There's an old joke we Republicans used to tell that goes something like this: "If you're young and not a Democrat, you're heartless. If you grow up and you're not a Republican, you're stupid." These days, my old friends and associates no doubt consider me the butt of that joke. But I look on my "stupidity" somewhat differently. After all, my real education only began when I was 30 years old.
This is the story of how in New Orleans after Hurricane Katrina and later in Iraq, I discovered that what I believed to be the full spectrum of reality was just a small slice of it and how that discovery knocked down my Republican worldview.
I always imagined that I was full of heart, but it turned out that I was oblivious. Like so many Republicans, I had assumed that society's "losers" had somehow earned their desserts. As I came to recognize that poverty is not earned or chosen or deserved, and that our use of force is far less precise than I had believed, I realized with a shock that I had effectively viewed whole swaths of the country and the world as second-class people.
No longer oblivious, I couldn't remain in today's Republican Party, not unless I embraced an individualism that was even more heartless than the one I had previously accepted. The more I learned about reality, the more I started to care about people as people, and my values shifted. Had I always known what I know today, it would have been clear that there hasn't been a place for me in the Republican Party since the Free Soil days of Abe Lincoln.
Where I Came From
I grew up in a rich, white suburb north of Chicago populated by moderate, business-oriented Republicans. Once upon a time, we would have been called Rockefeller Republicans. Today we would be called liberal Republicans or slurred by the Right as "Republicans In Name Only" (RINOs).
We believed in competition and the free market, in bootstraps and personal responsibility, in equality of opportunity, not outcomes. We were financial conservatives who wanted less government. We believed in noblesse oblige, for we saw ourselves as part of a natural aristocracy, even if we hadn't been born into it. We sided with management over labor and saw unions as a scourge. We hated racism and loved Dr. Martin Luther King, Jr., particularly his dream that his children would "live in a nation where they will not be judged by the color of their skin but by the content of their character." We worried about the rise of the Religious Right and its social-conservative litmus tests. We were tough on crime, tough on national enemies. We believed in business, full stop.
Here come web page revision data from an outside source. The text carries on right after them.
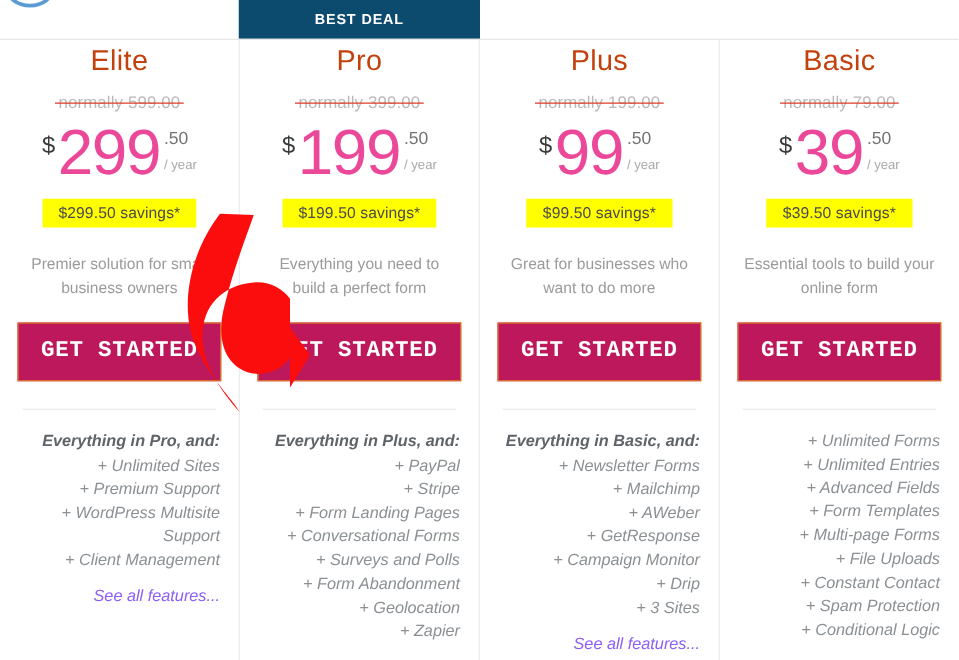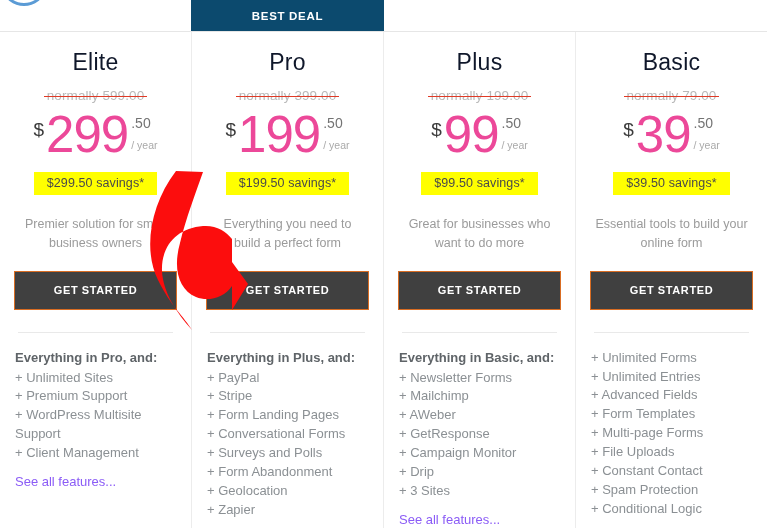"Elite" .plan-name { color: #0f172a -> #c2410c; margin-top: 19px -> 5px }
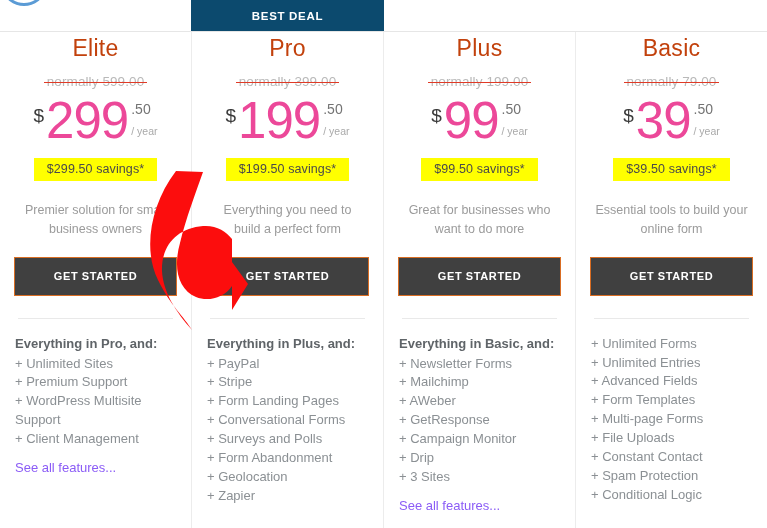"GET STARTED" .cta { background: #404040 -> #be185d; font-family: Liberation Sans, sans-serif -> Liberation Mono, monospace; font-size: 11px -> 18px }
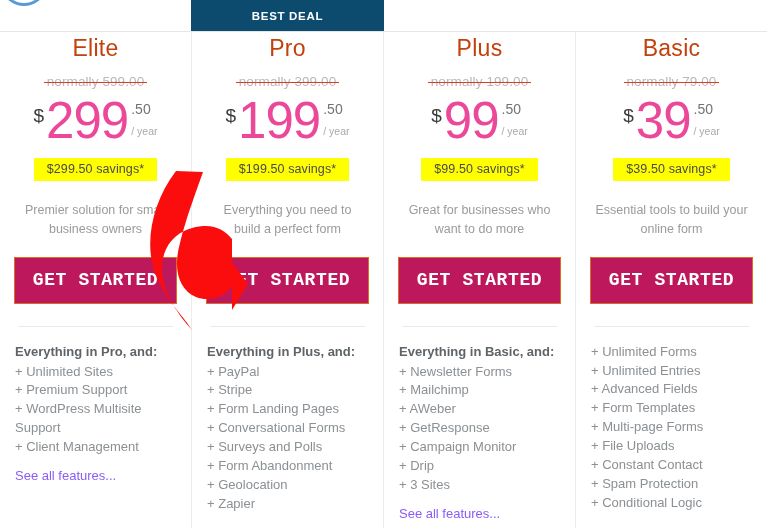"Everything in Pro, and:" .features { font-style: none -> italic; text-align: left -> right }
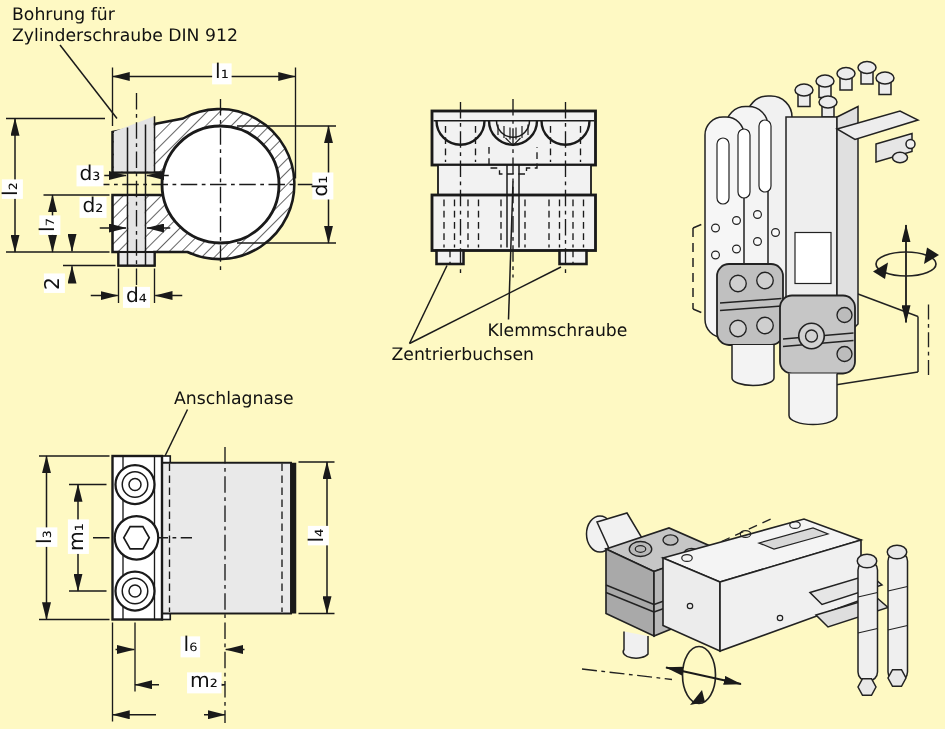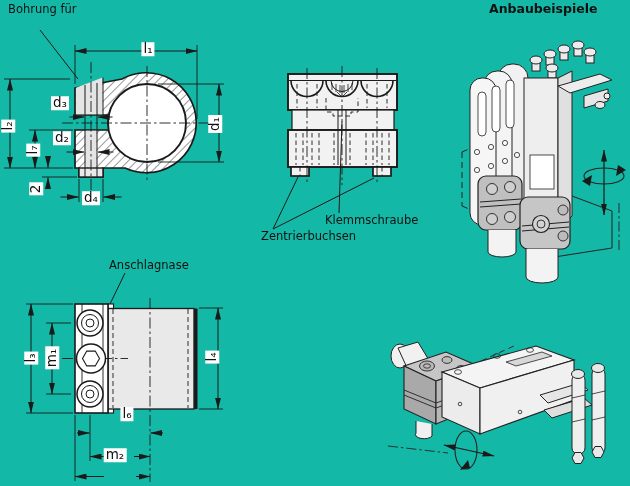"Bohrung für" .canvas { background: #14b8a6 -> #fef9c3 }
I intended to run for office on just such a platform someday. In the meantime, I founded the Republican club at my high school, knocked on doors and collected signatures with my father, volunteered on campaigns, socialized at fundraisers, and interned for Senator John McCain and Congressman Denny Hastert when he was House Majority Whip Tom DeLay's chief deputy.
We went to mainstream colleges -- the more elite the better -- but lamented their domination by liberal professors, and I did my best to tune out their liberal views. I joined the Republican clubs and the Federalist Society, and I read the Wall Street Journal and the Economist rather the New York Times. George Will was a voice in the wilderness, Rush Limbaugh an occasional (sometimes guilty) pleasure.